Former state Assembly Speaker Sheldon Silver was convicted Monday in a $5 million corruption case that took down one of New York's most powerful politicians and stunned a capital that had become accustomed to scandal.
The jury verdict came after a three-week trial in which federal prosecutors claimed that the 71-year-old Democrat traded favors to enrich himself and then lied about it. The defense countered that the government was trying to criminalize the longtime routines of Albany politicians.
Even in a state capital where more than 30 lawmakers have left office facing criminal charges or allegations of ethical misconduct since 2000, the case against Silver was an extraordinary turn. An assemblyman since 1976, Silver was one of Albany's most storied political figures, a consummate backroom operator with the power to decide the fate of legislation single-handedly.
Silver, who remains free on bail until a sentencing date not yet set, plans to appeal.
"I'm disappointed right now. Ultimately, I believe that after the legal challenges, we'll get results," he said as he left court after being convicted of all charges against him: honest-services fraud, extortion and money laundering. They carry the potential for decades in prison.

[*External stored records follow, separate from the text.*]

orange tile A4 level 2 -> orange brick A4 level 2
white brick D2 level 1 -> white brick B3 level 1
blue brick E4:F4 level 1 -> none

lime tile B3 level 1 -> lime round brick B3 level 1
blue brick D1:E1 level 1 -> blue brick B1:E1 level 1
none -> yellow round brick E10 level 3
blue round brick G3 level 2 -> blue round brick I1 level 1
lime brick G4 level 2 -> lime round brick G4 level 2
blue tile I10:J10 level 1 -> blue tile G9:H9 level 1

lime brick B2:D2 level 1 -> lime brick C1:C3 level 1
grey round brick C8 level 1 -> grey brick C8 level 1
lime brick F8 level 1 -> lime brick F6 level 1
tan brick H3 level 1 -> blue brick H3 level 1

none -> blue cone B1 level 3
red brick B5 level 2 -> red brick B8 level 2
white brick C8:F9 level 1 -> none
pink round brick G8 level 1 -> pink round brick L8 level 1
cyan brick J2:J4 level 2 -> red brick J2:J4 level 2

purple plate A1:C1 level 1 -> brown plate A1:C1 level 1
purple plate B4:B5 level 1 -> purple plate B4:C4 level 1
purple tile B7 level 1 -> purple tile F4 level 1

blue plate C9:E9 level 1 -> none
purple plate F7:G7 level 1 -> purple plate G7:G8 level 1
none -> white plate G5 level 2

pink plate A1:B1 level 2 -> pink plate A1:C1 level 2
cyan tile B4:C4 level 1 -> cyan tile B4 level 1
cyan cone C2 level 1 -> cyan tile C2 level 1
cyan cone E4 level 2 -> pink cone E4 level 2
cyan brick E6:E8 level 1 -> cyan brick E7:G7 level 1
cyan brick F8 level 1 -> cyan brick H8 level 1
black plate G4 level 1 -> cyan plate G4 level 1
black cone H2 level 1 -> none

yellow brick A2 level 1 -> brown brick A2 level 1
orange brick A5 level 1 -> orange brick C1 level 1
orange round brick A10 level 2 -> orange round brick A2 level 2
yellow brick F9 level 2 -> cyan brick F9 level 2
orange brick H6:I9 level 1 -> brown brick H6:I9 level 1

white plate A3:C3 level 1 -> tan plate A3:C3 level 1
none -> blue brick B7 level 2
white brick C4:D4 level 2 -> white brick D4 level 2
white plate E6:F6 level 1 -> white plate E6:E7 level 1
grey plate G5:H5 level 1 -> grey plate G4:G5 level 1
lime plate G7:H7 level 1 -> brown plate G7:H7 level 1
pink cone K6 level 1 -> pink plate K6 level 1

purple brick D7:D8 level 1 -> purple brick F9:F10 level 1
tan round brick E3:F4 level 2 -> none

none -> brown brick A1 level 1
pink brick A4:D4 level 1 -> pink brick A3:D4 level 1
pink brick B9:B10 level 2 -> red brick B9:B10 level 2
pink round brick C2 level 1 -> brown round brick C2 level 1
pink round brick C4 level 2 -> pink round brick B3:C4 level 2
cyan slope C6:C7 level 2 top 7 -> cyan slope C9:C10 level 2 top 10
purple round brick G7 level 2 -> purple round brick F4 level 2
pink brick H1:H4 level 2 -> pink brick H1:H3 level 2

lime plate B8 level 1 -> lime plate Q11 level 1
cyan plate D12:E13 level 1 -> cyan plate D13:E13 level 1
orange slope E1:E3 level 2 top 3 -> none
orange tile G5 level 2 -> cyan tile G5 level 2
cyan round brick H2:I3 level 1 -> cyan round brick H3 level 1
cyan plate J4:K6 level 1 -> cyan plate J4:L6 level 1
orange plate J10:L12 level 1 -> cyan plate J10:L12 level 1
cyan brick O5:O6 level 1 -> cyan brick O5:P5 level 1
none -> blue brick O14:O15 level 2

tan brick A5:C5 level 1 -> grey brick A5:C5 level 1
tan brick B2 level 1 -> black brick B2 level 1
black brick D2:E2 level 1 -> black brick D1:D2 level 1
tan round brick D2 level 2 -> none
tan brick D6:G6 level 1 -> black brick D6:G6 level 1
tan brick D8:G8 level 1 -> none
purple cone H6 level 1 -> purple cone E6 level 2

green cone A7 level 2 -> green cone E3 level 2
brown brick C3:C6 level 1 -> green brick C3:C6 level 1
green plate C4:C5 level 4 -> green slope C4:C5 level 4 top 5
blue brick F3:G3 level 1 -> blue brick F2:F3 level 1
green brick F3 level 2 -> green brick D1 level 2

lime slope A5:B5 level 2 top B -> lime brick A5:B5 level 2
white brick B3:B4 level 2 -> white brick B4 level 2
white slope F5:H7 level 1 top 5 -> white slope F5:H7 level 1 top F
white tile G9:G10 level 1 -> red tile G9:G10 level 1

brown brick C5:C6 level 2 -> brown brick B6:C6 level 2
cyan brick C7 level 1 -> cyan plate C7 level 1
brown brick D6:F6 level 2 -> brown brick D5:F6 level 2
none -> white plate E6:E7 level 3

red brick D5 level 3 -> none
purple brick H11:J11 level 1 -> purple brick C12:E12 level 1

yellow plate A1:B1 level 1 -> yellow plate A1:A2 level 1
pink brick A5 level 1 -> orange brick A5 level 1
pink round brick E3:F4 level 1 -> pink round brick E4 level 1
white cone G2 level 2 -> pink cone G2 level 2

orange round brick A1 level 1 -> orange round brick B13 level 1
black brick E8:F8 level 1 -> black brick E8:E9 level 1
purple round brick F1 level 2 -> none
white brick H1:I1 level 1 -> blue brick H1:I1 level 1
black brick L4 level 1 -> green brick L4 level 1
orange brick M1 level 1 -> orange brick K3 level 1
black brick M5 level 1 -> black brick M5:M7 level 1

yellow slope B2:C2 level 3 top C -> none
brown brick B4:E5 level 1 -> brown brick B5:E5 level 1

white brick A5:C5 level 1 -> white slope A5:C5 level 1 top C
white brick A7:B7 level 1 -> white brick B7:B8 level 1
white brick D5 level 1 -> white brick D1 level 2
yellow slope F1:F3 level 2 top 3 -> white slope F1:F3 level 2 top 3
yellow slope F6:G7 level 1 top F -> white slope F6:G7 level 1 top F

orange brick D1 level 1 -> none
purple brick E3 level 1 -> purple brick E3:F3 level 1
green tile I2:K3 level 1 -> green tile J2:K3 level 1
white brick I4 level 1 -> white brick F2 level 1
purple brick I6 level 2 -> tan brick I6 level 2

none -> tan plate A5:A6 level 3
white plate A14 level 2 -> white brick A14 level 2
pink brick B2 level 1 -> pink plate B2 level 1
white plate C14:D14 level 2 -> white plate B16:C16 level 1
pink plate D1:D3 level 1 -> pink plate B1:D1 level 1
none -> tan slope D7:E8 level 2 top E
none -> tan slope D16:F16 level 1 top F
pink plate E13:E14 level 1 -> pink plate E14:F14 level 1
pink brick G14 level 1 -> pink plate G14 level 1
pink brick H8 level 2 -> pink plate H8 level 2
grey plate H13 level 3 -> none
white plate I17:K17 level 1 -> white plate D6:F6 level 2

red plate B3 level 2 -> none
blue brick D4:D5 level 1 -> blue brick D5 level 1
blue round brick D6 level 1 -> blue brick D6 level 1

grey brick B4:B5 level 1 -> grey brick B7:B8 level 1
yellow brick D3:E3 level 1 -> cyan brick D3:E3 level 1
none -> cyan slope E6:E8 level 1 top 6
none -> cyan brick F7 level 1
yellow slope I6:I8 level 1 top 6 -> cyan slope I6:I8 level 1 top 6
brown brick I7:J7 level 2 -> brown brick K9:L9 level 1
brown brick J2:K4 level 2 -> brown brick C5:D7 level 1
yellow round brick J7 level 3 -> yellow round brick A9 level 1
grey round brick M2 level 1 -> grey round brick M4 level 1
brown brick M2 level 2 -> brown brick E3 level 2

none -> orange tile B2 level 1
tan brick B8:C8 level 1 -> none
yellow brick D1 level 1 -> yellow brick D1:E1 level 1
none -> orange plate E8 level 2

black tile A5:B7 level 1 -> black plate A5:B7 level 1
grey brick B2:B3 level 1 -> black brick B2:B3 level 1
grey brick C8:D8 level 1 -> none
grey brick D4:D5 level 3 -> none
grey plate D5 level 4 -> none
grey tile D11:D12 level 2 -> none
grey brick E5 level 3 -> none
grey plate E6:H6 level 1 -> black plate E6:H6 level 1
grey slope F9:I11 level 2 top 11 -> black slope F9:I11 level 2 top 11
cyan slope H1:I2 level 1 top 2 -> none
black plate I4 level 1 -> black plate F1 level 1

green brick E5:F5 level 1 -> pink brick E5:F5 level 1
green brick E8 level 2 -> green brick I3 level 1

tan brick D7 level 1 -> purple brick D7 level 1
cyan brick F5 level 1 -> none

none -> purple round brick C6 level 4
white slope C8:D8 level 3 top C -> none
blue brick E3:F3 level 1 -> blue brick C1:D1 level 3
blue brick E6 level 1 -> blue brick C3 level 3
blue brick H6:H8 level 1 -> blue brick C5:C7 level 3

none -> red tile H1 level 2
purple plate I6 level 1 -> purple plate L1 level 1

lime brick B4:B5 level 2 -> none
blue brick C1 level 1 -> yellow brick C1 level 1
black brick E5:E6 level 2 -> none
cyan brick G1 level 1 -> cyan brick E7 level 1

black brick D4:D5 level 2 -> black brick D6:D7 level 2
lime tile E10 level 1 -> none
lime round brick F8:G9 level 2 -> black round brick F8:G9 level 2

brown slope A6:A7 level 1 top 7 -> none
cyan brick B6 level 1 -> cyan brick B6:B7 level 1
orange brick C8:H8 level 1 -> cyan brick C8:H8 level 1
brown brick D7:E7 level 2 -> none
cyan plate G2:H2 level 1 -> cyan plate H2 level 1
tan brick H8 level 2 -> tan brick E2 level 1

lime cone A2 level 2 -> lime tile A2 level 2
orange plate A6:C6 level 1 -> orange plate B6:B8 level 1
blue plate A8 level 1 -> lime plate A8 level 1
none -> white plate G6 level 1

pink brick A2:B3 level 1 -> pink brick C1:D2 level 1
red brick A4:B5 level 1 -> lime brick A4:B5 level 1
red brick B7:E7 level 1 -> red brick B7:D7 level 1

His prosecution was a marquee case in Manhattan U.S. Attorney Preet Bharara's quest to clean up a state government he has called a "cauldron of corruption," an effort that has led to the ongoing corruption trial of Republican state Senate leader Dean Skelos.
With Monday's verdict, "Sheldon Silver got justice, and at long last, so did the people of New York," Bharara, who had watched from the courtroom audience, said in a statement.
With the conviction, Silver automatically loses his Assembly seat. He had kept it while fighting the charges, although after his arrest he was stripped of the speakership he had held since 1994.
The leader of the Assembly's Republican minority, Brian Kolb, called the conviction "a clear signal — again — to Albany: Enough is enough." Current Speaker Carl Heastie, a Democrat and Silver's successor, said he would "continue to work to root out corruption and demand more of elected officials when it comes to ethical conduct."
After Silver's arrest, the Legislature passed modest changes, including a requirement that lawmakers disclose more about their private income. But so far, lawmakers have balked at significant reforms, such as term limits, restrictions on legislators' outside income, tighter campaign finance limits and tougher enforcement of ethics rules.
Prosecutors had argued that they proved Silver traded his office for riches: $4 million in kickbacks from a cancer researcher and real estate developers. Prosecutors say Silver earned a million dollars more through investments.
"This was corruption," not politics as usual, Assistant U.S. Attorney Andrew Goldstein told jurors.
Defense lawyer Steven Molo countered that Silver committed no crime: "He did not sell his office."
Silver did not testify and called no witnesses. Dr. Robert Taub told jurors he steered numerous patients with asbestos-related cancer to Silver's law firm, enabling the legislator to pocket $3 million in referral fees. Meanwhile, testimony and evidence revealed, Silver caused $500,000 in taxpayer funds to go to Taub's research projects and helped his son and daughter get a job and an internship.
Prosecutors said Silver delivered tax-abatement and rent-control legislation that favored developers while big developers hired a small law firm that secretly sent him $700,000 in fees.
Juror deliberations were eventful: Less than two hours after talks started last Tuesday, a juror tried to leave, accusing fellow jurors of claiming she failed to use common sense. Their discussions were briefly halted again Monday morning after another juror said he'd just learned his boss knows Silver. Both times, Judge Valerie Caproni advised jurors to resume work.
Meanwhile, Skelos and his son have been on trial in another Manhattan federal courtroom. Skelos is charged with badgering companies reliant upon his legislative clout to provide over $300,000 to his son.
Skelos and Silver were among a group dubbed the "three men in a room" in Albany, a nod to the longstanding practice of legislative leaders and the governor negotiating key bills behind closed doors. The day before Silver's arrest, Gov. Andrew Cuomo referred to Skelos, Silver and himself as the "three amigos."
In a measure of Silver's clout, he helped persuade Cuomo to disband a state anti-corruption commission that was investigating Silver's financial dealings and those of his colleagues.